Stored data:

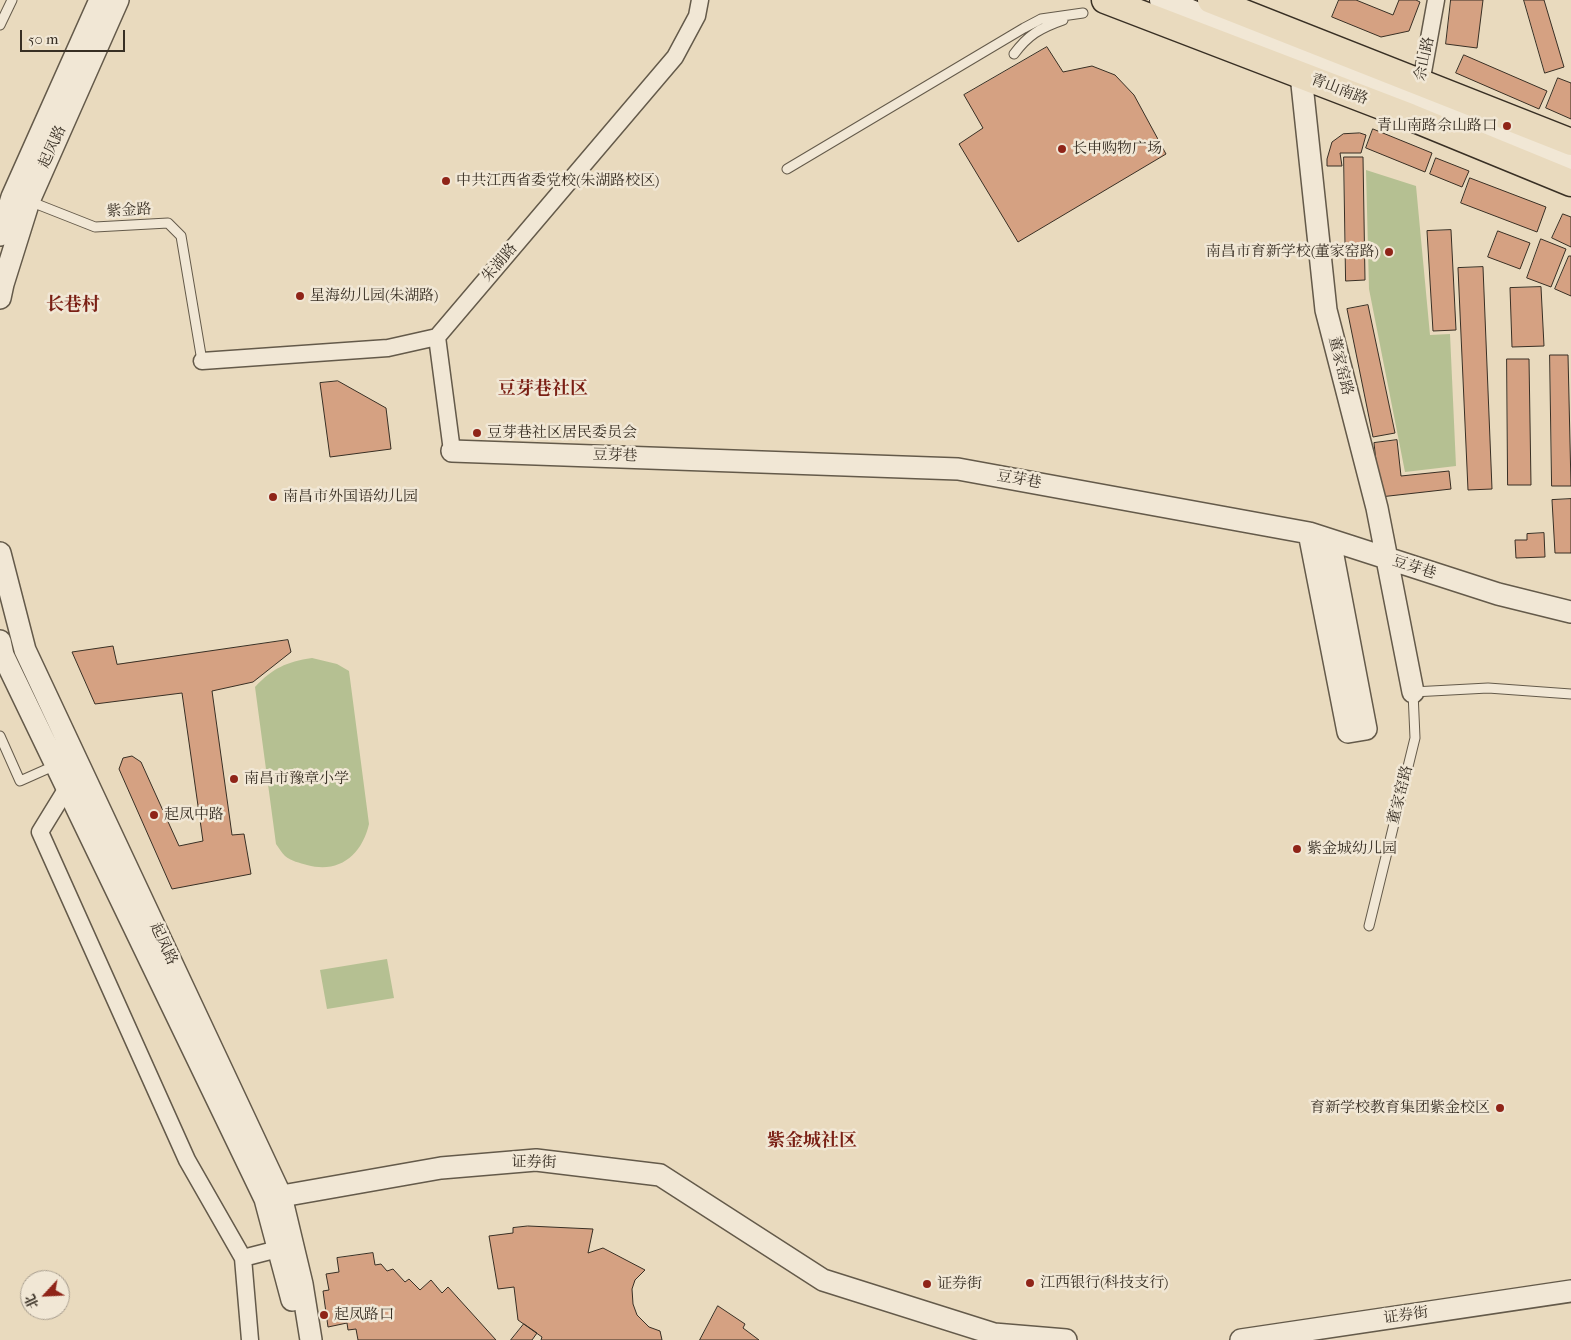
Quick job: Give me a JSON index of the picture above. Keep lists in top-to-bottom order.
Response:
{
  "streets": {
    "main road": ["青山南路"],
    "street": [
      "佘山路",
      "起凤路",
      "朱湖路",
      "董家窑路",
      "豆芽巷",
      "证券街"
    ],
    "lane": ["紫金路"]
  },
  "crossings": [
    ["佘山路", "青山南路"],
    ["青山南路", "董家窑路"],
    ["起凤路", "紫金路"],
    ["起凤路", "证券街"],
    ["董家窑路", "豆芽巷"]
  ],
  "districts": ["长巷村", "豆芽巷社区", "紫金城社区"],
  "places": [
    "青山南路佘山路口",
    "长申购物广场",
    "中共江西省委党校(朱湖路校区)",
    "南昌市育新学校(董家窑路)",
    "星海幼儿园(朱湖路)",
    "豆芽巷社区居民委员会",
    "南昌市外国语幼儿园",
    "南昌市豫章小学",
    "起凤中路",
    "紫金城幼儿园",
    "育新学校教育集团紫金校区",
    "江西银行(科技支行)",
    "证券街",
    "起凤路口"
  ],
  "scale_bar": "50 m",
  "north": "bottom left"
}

• [What to produce]:
Exclude the pictures and transcribe all of the entries exactly.

• [Exercise solution]:
Quick job: Give me a JSON index of the picture above. Keep lists in top-to-bottom order.
Response:
{
  "streets": {
    "main road": ["青山南路"],
    "street": [
      "佘山路",
      "起凤路",
      "朱湖路",
      "董家窑路",
      "豆芽巷",
      "证券街"
    ],
    "lane": ["紫金路"]
  },
  "crossings": [
    ["佘山路", "青山南路"],
    ["青山南路", "董家窑路"],
    ["起凤路", "紫金路"],
    ["起凤路", "证券街"],
    ["董家窑路", "豆芽巷"]
  ],
  "districts": ["长巷村", "豆芽巷社区", "紫金城社区"],
  "places": [
    "青山南路佘山路口",
    "长申购物广场",
    "中共江西省委党校(朱湖路校区)",
    "南昌市育新学校(董家窑路)",
    "星海幼儿园(朱湖路)",
    "豆芽巷社区居民委员会",
    "南昌市外国语幼儿园",
    "南昌市豫章小学",
    "起凤中路",
    "紫金城幼儿园",
    "育新学校教育集团紫金校区",
    "江西银行(科技支行)",
    "证券街",
    "起凤路口"
  ],
  "scale_bar": "50 m",
  "north": "bottom left"
}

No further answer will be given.